**Exercise aim:**
As you look over the data below, please find each line where the word "Camp" appears, then copy it.

**Dataset entries:**
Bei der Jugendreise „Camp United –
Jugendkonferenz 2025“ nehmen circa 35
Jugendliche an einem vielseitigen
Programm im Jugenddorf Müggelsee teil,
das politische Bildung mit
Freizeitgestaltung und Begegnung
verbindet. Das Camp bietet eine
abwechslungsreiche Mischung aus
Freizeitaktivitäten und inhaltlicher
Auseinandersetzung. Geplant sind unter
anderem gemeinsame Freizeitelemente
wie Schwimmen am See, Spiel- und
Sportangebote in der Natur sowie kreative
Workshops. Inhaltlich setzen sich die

* * *

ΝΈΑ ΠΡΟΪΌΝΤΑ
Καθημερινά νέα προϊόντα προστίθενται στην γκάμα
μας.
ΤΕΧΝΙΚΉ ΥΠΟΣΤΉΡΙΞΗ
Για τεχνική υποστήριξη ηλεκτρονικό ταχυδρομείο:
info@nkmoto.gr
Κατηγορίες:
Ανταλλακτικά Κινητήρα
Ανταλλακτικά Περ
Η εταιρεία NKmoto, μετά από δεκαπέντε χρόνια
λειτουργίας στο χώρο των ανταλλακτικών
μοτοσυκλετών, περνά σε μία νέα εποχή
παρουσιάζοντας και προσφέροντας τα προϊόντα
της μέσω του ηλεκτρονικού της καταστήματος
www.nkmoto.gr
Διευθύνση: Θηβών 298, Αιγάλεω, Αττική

--

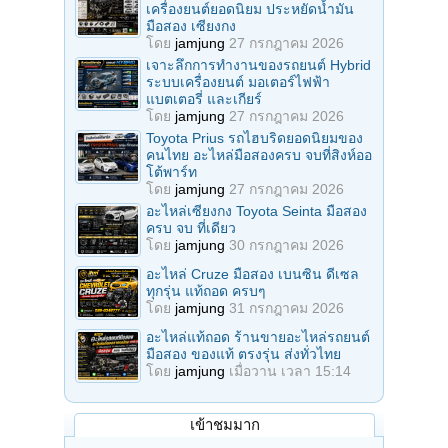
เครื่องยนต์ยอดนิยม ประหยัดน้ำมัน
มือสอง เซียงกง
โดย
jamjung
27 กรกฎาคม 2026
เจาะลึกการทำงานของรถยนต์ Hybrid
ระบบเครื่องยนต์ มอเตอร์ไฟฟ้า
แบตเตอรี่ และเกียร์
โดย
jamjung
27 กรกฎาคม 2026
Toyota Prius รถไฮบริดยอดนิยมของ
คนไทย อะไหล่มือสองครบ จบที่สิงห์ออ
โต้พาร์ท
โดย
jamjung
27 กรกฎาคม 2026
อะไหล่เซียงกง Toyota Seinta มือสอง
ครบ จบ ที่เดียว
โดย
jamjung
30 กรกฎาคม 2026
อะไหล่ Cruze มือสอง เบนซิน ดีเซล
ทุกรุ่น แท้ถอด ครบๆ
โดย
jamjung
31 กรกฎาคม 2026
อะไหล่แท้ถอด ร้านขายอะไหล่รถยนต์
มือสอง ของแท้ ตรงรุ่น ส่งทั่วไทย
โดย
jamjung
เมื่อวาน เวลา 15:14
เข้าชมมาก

**Written answer:**
Bei der Jugendreise „Camp United –
verbindet. Das Camp bietet eine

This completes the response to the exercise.